A very common data structure is an array. In different domains there are other names for such a type of data used synonymously, such as matrix in mathematics, table in databases, spreadsheet, and data frame, which is a fundamental R object class (data.frame
).
Data of such a type is build up of observations and corresponding variables, often called features.
id | name | age |
---|---|---|
1 | John | 26 |
2 | Alice | 20 |
3 | Mike | 21 |
4 | Anne | 25 |
In this example the observations (called sample) correspond to a number of individuals. Each observed person is characterized by a set of variables (called features): by an identification number (id), by a name and by an age. In our example it is very easy, just by looking at the table, to get an overall impression of the data itself. We immediately realize that there are 4 persons in our sample, two women and two men. Further we see immediately that the youngest person is 20 years old, and is called Alice and the oldest is 26 years old, and is called John; Perfect!
However, real world applications often come with a lot of data. Hundreds, thousands, millions, even billions of observations, combined with thousands of variables may built up a data set. For humans it is impossible to draw any conclusion about the data just by looking at such kind of data sets. Therefore, we reduce data to a manageable size by constructing tables, drawing graphs, or calculating summary measures such as averages. These kind of statistical methods is called descriptive statistics (Mann 2012).
During this section we will explore a data set called students. You may download the students.csv
file here. First, we load the data set, assign a proper name to the data set and get an impression about its structure and size by calling the str()
function on the data set.
students <- read.csv("https://userpage.fu-berlin.de/soga/200/2010_data_sets/students.csv")
str(students)
## 'data.frame': 8239 obs. of 16 variables:
## $ stud.id : int 833917 898539 379678 807564 383291 256074 754591 146494 723584 314281 ...
## $ name : Factor w/ 8174 levels "Aarvold, Cindi",..: 2480 4196 7858 5109 5770 5592 1258 162 7221 5240 ...
## $ gender : Factor w/ 2 levels "Female","Male": 1 1 1 2 1 2 1 1 2 1 ...
## $ age : int 19 19 22 19 21 19 21 21 18 18 ...
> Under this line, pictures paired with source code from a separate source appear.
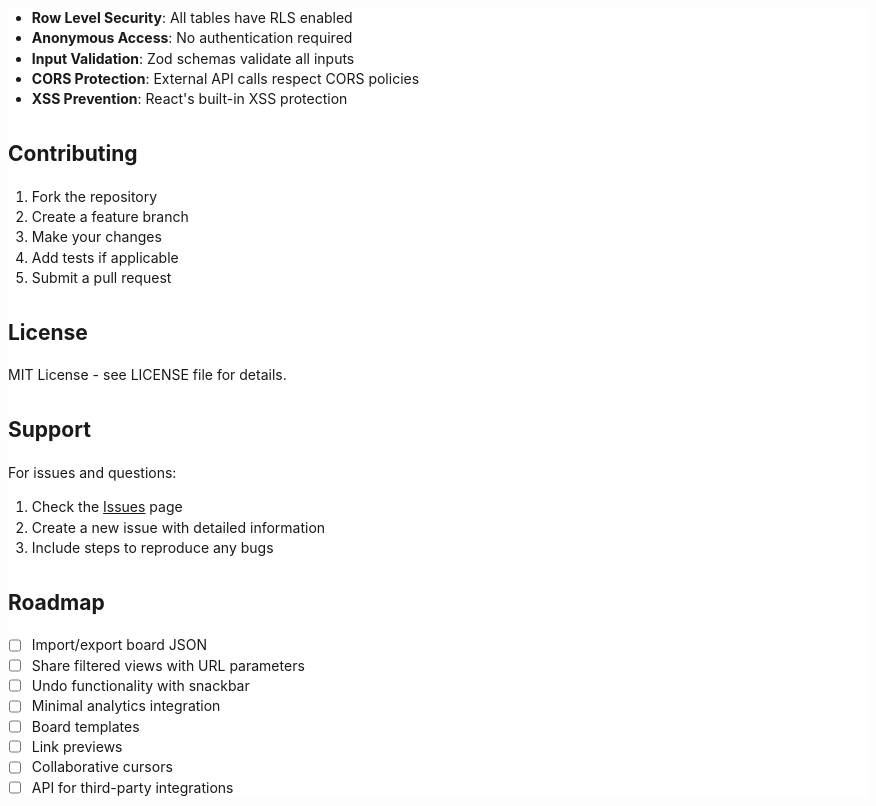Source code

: - **Row Level Security**: All tables have RLS enabled
- **Anonymous Access**: No authentication required
- **Input Validation**: Zod schemas validate all inputs
- **CORS Protection**: External API calls respect CORS policies
- **XSS Prevention**: React's built-in XSS protection

## Contributing

1. Fork the repository
2. Create a feature branch
3. Make your changes
4. Add tests if applicable
5. Submit a pull request

## License

MIT License - see LICENSE file for details.

## Support

For issues and questions:

1. Check the [Issues](https://github.com/your-repo/linkstacks/issues) page
2. Create a new issue with detailed information
3. Include steps to reproduce any bugs

## Roadmap

- [ ] Import/export board JSON
- [ ] Share filtered views with URL parameters
- [ ] Undo functionality with snackbar
- [ ] Minimal analytics integration
- [ ] Board templates
- [ ] Link previews
- [ ] Collaborative cursors
- [ ] API for third-party integrations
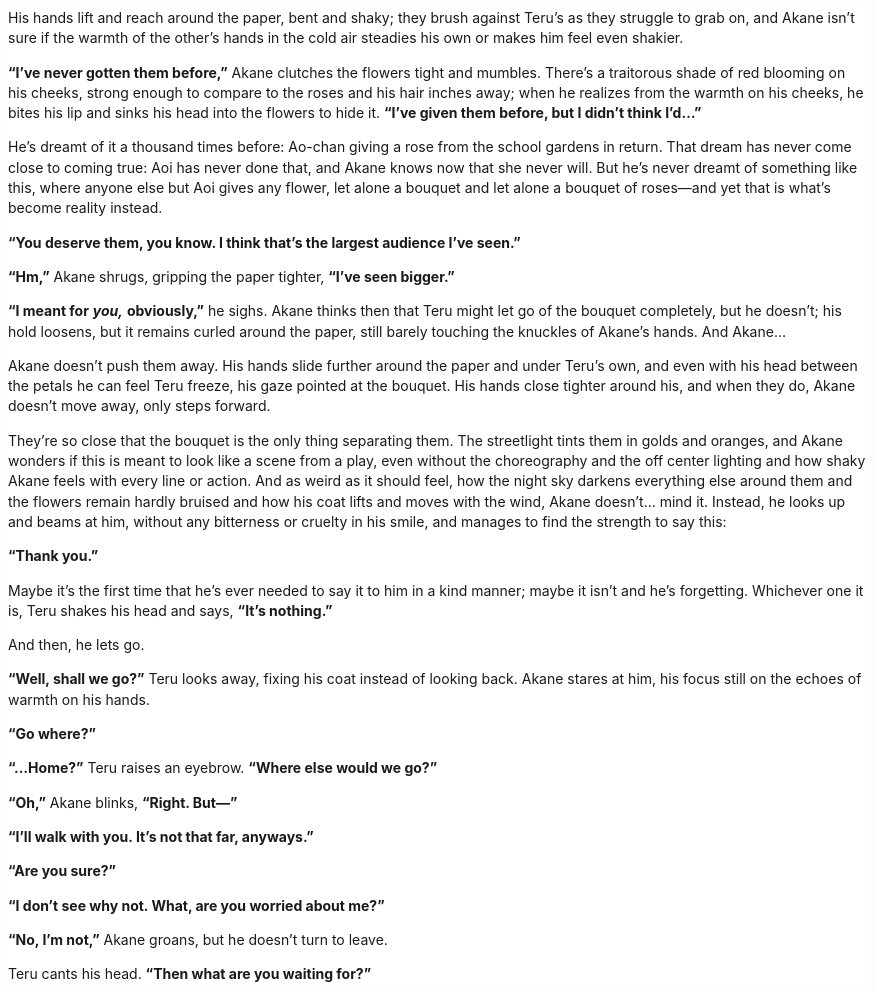 His hands lift and reach around the paper, bent and shaky; they brush against Teru’s as they struggle to grab on, and Akane isn’t sure if the warmth of the other’s hands in the cold air steadies his own or makes him feel even shakier.

**“I’ve never gotten them before,”** Akane clutches the flowers tight and mumbles. There’s a traitorous shade of red blooming on his cheeks, strong enough to compare to the roses and his hair inches away; when he realizes from the warmth on his cheeks, he bites his lip and sinks his head into the flowers to hide it. **“I’ve given them before, but I didn’t think I’d…”**

He’s dreamt of it a thousand times before: Ao-chan giving a rose from the school gardens in return. That dream has never come close to coming true: Aoi has never done that, and Akane knows now that she never will. But he’s never dreamt of something like this, where anyone else but Aoi gives any flower, let alone a bouquet and let alone a bouquet of roses—and yet that is what’s become reality instead.

**“You deserve them, you know. I think that’s the largest audience I’ve seen.”**

**“Hm,”** Akane shrugs, gripping the paper tighter, **“I’ve seen bigger.”**

**“I meant for** **_you,_** **obviously,”** he sighs. Akane thinks then that Teru might let go of the bouquet completely, but he doesn’t; his hold loosens, but it remains curled around the paper, still barely touching the knuckles of Akane’s hands. And Akane…

Akane doesn’t push them away. His hands slide further around the paper and under Teru’s own, and even with his head between the petals he can feel Teru freeze, his gaze pointed at the bouquet. His hands close tighter around his, and when they do, Akane doesn’t move away, only steps forward.

They’re so close that the bouquet is the only thing separating them. The streetlight tints them in golds and oranges, and Akane wonders if this is meant to look like a scene from a play, even without the choreography and the off center lighting and how shaky Akane feels with every line or action. And as weird as it should feel, how the night sky darkens everything else around them and the flowers remain hardly bruised and how his coat lifts and moves with the wind, Akane doesn’t… mind it. Instead, he looks up and beams at him, without any bitterness or cruelty in his smile, and manages to find the strength to say this:

**“Thank you.”**

Maybe it’s the first time that he’s ever needed to say it to him in a kind manner; maybe it isn’t and he’s forgetting. Whichever one it is, Teru shakes his head and says, **“It’s nothing.”**

And then, he lets go.

**“Well, shall we go?”** Teru looks away, fixing his coat instead of looking back. Akane stares at him, his focus still on the echoes of warmth on his hands.

**“Go where?”**  

**“…Home?”** Teru raises an eyebrow. **“Where else would we go?”**

**“Oh,”** Akane blinks, **“Right. But—”**

**“I’ll walk with you. It’s not that far, anyways.”**

**“Are you sure?”**

**“I don’t see why not. What, are you worried about me?”**

**“No, I’m not,”** Akane groans, but he doesn’t turn to leave.

Teru cants his head. **“Then what are you waiting for?”**  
## $ height : int 160 172 168 183 175 189 156 167 195 165 ...
## $ weight : num 64.8 73 70.6 79.7 71.4 85.8 65.9 65.7 94.4 66 ...
## $ religion : Factor w/ 5 levels "Catholic","Muslim",..: 2 4 5 4 1 1 5 4 4 3 ...
## $ nc.score : num 1.91 1.56 1.24 1.37 1.46 1.34 1.11 2.03 1.29 1.19 ...
## $ semester : Factor w/ 7 levels ">6th","1st","2nd",..: 2 3 4 3 2 3 3 4 4 3 ...
## $ major : Factor w/ 6 levels "Biology","Economics and Finance",..: 5 6 6 3 3 5 5 5 2 3 ...
## $ minor : Factor w/ 6 levels "Biology","Economics and Finance",..: 6 4 4 4 4 4 6 2 3 4 ...
## $ score1 : int NA NA 45 NA NA NA NA 58 57 NA ...
## $ score2 : int NA NA 46 NA NA NA NA 62 67 NA ...
## $ online.tutorial: int 0 0 0 0 0 0 0 0 0 0 ...
## $ graduated : int 0 0 0 0 0 0 0 0 0 0 ...
## $ salary : num NA NA NA NA NA NA NA NA NA NA ...
The students data set consists of 8239 rows, each of them representing a particular student, and 16 columns, each of them corresponding to a variable/feature related to that particular student. These self-explaining variables are: stud.id, name, gender, age, height, weight, religion, nc.score, semester, major, minor, score1, score2, online.tutorial, graduated, salary. Next to the variable names, the str()
function lists the class
of each particular variable. All objects in R have a class, for example numeric
(num), and int
(integer), which is a special type (sub-class) of the the numeric
class, or factor
(the terms category and enumerated type are also used for factors), among others.
In the next sections we will explore the descriptive statistics of the students data set in more depth.